A long footnote at this point addresses the question of what God was doing before creation, a question that is only an embarrassment for Christian theology, precisely because its concept of God is so focussed on the economy. Gnostics had no problem conceiving of an idle God, and rabbinic Judaism came up with some things to keep God busy — but the persistent answer to the question in Christian theology is the (only seemingly) sarcastic one: “Creating hell for the curious.” This is actually a brilliant setup for the end of the chapter, which for me is the most satisfying part of the book so far. Aquinas comes to the question of whether the demons carry out the punishments in hell, and he answers in the affirmative — meaning that eternal governance is found only in hell. For Agamben, this shows that within the frame of Christian theology, the model of contemporary politics — namely, an indefinite, eternal governance — is (rightly) thought to be hellish. (And I would say that this is the deeper reason why God can only be “creating hell for the curious” before the divine economy — because that too projects an essentially historical concept of God into eternity). Aquinas also claims that the saved will be able to watch the punishment of the damned, but it will inspire not pity, but only praise for God’s righteousness — meaning that eternity is a theater of torture. (To me, this conclusion was very helpful because the “affect” of the discussion of economy and governance has seemed so positive throughout — to the point where I was starting to wonder if Agamben had abandoned his “messianic nihilism.”)

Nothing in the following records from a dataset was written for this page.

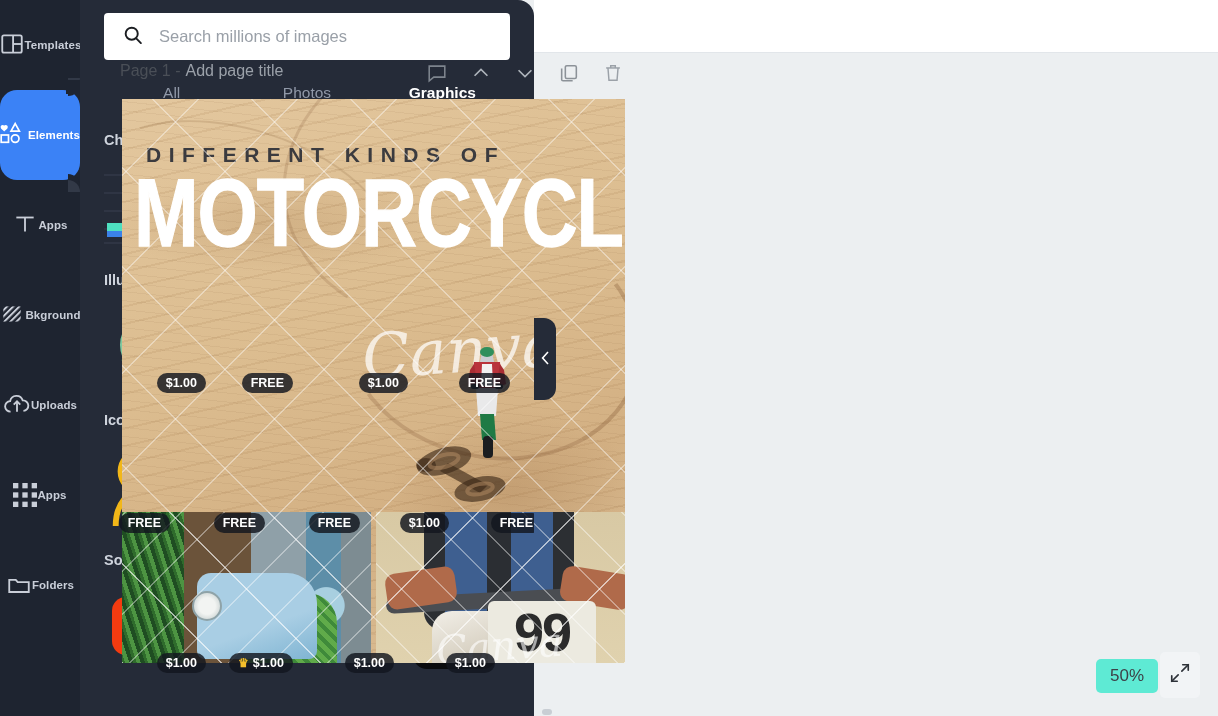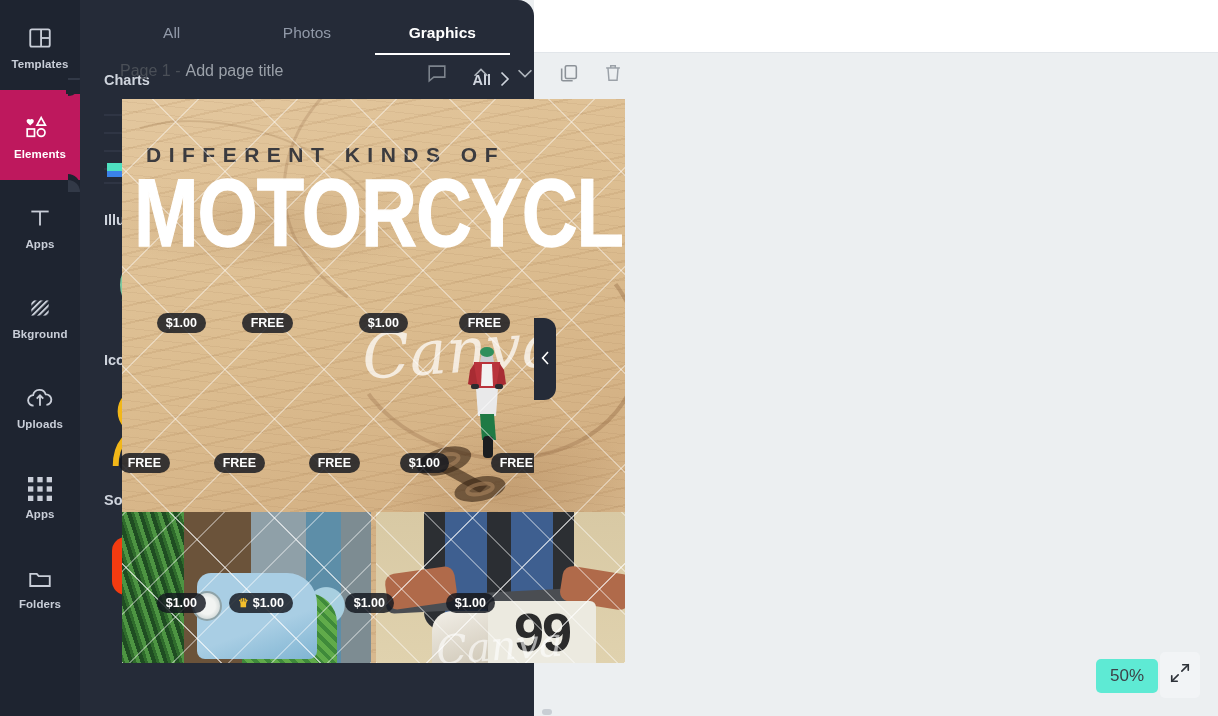--- a/index.html
+++ b/index.html
@@ -12,25 +12,25 @@
   #app { position: relative; width: 1218px; height: 716px; }
 
   
   #rail {
     position: absolute; left: 0; top: 0; width: 80px; height: 716px;
     background: #1e2430;
   }
   .rail-item {
     position: relative;
     width: 80px; height: 90px;
-    display: flex; flex-direction: column;
+    display: flex; flex-direction: row;
     align-items: center; justify-content: center;
     color: #c9ced8; cursor: pointer;
   }
-  .rail-item.active { background: #be185d; color: #ffffff; }
+  .rail-item.active { background: #3b82f6; color: #ffffff; border-radius: 17px; }
   .rail-item.active::before,
   .rail-item.active::after {
     content: ""; position: absolute; right: 0; width: 12px; height: 12px;
     background: #323947;
   }
   .rail-item.active::before { top: -12px; border-bottom-right-radius: 12px; box-shadow: 0 6px 0 0 #1e2430; }
   .rail-item.active::after  { bottom: -12px; border-top-right-radius: 12px; box-shadow: 0 -6px 0 0 #1e2430; }
   .rail-corner-top, .rail-corner-bot {
     position: absolute; right: 0; width: 14px; height: 14px; background: #1e2430; z-index: 2;
   }
@@ -343,20 +343,31 @@
         <svg width="26" height="24" viewBox="0 0 24 20" fill="none" stroke="#c9ced8" stroke-width="1.7">
           <path d="M3 16.5V5.2h6l1.8 2.2H21v9.1z"></path>
         </svg>
       </span>
       <span class="rail-label">Folders</span>
     </div>
   </div>
 
   <div id="panel">
 
+    <div id="search-wrap">
+      <div id="searchbar">
+        <span>
+          <svg width="22" height="22" viewBox="0 0 24 24" fill="none" stroke="#1b1d21" stroke-width="2.1" stroke-linecap="round">
+            <circle cx="10.6" cy="10.6" r="6.6"></circle>
+              <line x1="15.5" y1="15.7" x2="20.6" y2="20.8"></line>
+          </svg>
+        </span>
+        <input id="search-input" type="text" placeholder="Search millions of images" style="">
+      </div>
+    </div>
 
     <div id="tabs">
       <div class="tab">
         <span>All</span>
       </div>
       <div class="tab">
         <span>Photos</span>
       </div>
       <div class="tab active">
         <span>Graphics</span>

The threshold discusses the fact that already in Paul, the names of the angelic hosts are political names and it is not always easy to distinguish between the two in his discourse. This is because for Paul, the angels ultimately are the “rulers of this world” — and it’s in this context that we need to understand Romans 13. The authorities do come from God and they are his way of governing us, but they will ultimately be overcome — the members of Paul’s community are told that they will judge angels in the end. This is really the key to Paul’s ambivalence over the law, over political authority, etc. — they do represent God, but under the sign of his wrath. (I don’t know if this is really right.) The properly messianic end of the law and of all political authority is — as in Kafka’s notion of a law that is no longer in effect, but only studied — to be rendered inoperative.